Just how unusual has the weather been this August?

Sydney typically gets 80.2mm of rain each August. 

This month, it got more than 82mm in a single day alone, and had racked up almost 350mm with more than a week until spring begins.

It also typically only gets seven days with at least 1mm of rainfall. So far this month, there have only been five days that haven’t had any rain.

Melbourne, on the other hand, usually gets 47.7mm and about nine rain-free days in August.

This year, those totals are currently sitting at 18.4mm and 18 days.

A farmer and a group of sheep during a drought.
Weather experts are starting to talk about not just flash floods but “flash floods” as the changing climate creates more extreme conditions. (Joe Armao/The Age)

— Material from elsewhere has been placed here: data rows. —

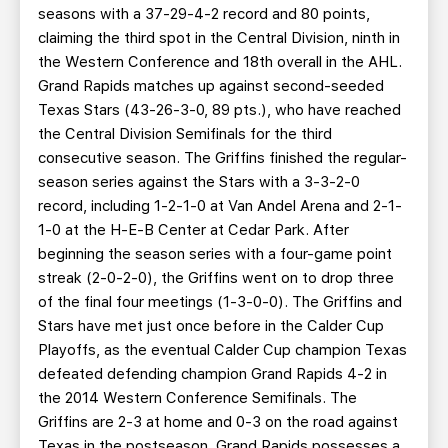
seasons with a 37-29-4-2 record and 80 points,
claiming the third spot in the Central Division, ninth in
the Western Conference and 18th overall in the AHL.
Grand Rapids matches up against second-seeded
Texas Stars (43-26-3-0, 89 pts.), who have reached
the Central Division Semifinals for the third
consecutive season. The Griffins finished the regular-
season series against the Stars with a 3-3-2-0
record, including 1-2-1-0 at Van Andel Arena and 2-1-
1-0 at the H-E-B Center at Cedar Park. After
beginning the season series with a four-game point
streak (2-0-2-0), the Griffins went on to drop three
of the final four meetings (1-3-0-0). The Griffins and
Stars have met just once before in the Calder Cup
Playoffs, as the eventual Calder Cup champion Texas
defeated defending champion Grand Rapids 4-2 in
the 2014 Western Conference Semifinals. The
Griffins are 2-3 at home and 0-3 on the road against
Texas in the postseason. Grand Rapids possesses a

Thanks to climate change, yes, Speers says Australia can expect lots more extreme weather, both in terms of periods of hardly any rain and then stretches of deluges.

“So we’ve started to talk about, in recent years, ‘flash droughts’, where you get normal rainfall, or even above-average rainfall for a few months, and then you get nothing,” he says.

Not that that’s what Melbourne’s going through at the moment, with record-low rainfall hitting parts of Victoria since last February.

“Melbourne certainly is a long-term,” he says. 

“From February last year up until end of July or June, they’ve hardly had any; just a small fraction of their annual (average) rainfall or this year.”